Einen gebrauchten Organizer navigationstauglich machen
Günstige Navigations-Lösungen für gebrauchte Organizer
Michael Knott
GPS-Empfänger als Compact-Flash-Karte
Eine elegante Zwischenlösung, um auch ältere PDAs fit für den heutigen Straßenverkehr zu machen, stellt der Compact-Flash-Kartenslot dar. Ohne extra Strippen ziehen zu müssen, wird das GPS-Modul einfach in den Schacht für die Speicherkarten gesteckt. Solche Empfänger gibt es bereits ab etwa 90 Euro.
Neben einigen Vorteilen hat diese Möglichkeit auch ein paar unschöne Nachteile. Denn zum einen bezieht der Empfänger den Strom direkt vom Organizer. Ohne eine direkte, zusätzliche Stromversorgung, etwa über den Zigarettenanzünder im Auto, ist meistens schon nach einer Stunde Schluss mit Navigieren.

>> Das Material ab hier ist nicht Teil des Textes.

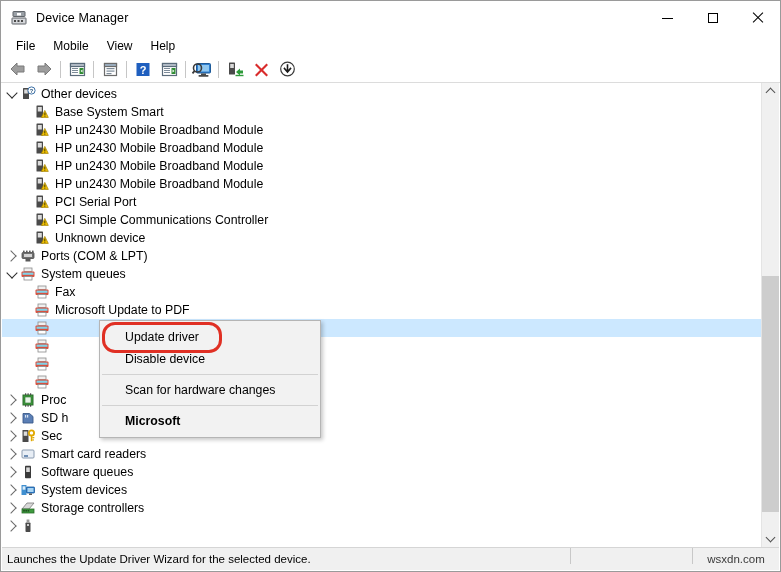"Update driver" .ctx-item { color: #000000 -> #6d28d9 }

Auf der anderen Seite ergibt sich oft ein Speicher-Problem. Denn schließlich wird zur Navigation eine umfangreiche Software benötigt. Ist der intern verbaute Speicher dafür nicht groß genug, hilft nur ein zusätzlicher Slot, etwa für SD-Speicherkarten. Leider verfügen nur die wenigsten, älteren Organizer sowohl über einen CompactFlash- als auch einen SD-Speicherkarten-Schacht.
Vor dem Kauf testen
Egal für welchen Typ von GPS-Empfänger Sie sich entscheiden, manche Modelle bieten mehr als nur die pure Navigation. Neuere GPS-Empfänger verfügen über einen so genannten "Traffic Message Channel", kurz TMC. Dahinter verbirgt sich die Möglichkeit, kostenfreie Zusatzinformationen über ein im GPS-Modul verbautes Radio-Empfangsteil zu beziehen.
Sofern die verwendete PDA-Software diesen Service unterstützt, bindet das Navigations-Gerät diese Infos automatisch in die Zielführung mit ein. Staus, Baustellen oder Geisterfahrern kann man so viel schneller aus dem Weg gehen, als dies mit Hilfe der halbstündigen Verkehrsnachrichten im Radio möglich ist. Die Software berechnet einfach innerhalb kürzester Zeit eine Ausweichroute.
Um Ärger zu vermeiden, empfiehlt es sich die anvisierte Kombination aus Organizer, Software und GPS-Empfänger vor einem endgültigen Kauf ausgiebig zu testen. Denn zum einen besteht immer die Möglichkeit, dass das Team zur Routenführung überhaupt nicht kompatibel ist. Zum anderen weisen nicht nur die PDAs selbst, sondern auch die GPS-Mäuse erhebliche Leistungs-Unterschiede auf.
Manche Modelle brauchen sehr lange, um eine Verbindung zu den Satelliten aufzubauen, andere genehmigen sich fünf Minuten und mehr, um diesen Kontakt nach einer Tunnel-Durchfahrt wieder herzustellen. Die richtige Autobahn-Ausfahrt liegt dann schon in weiter Ferne.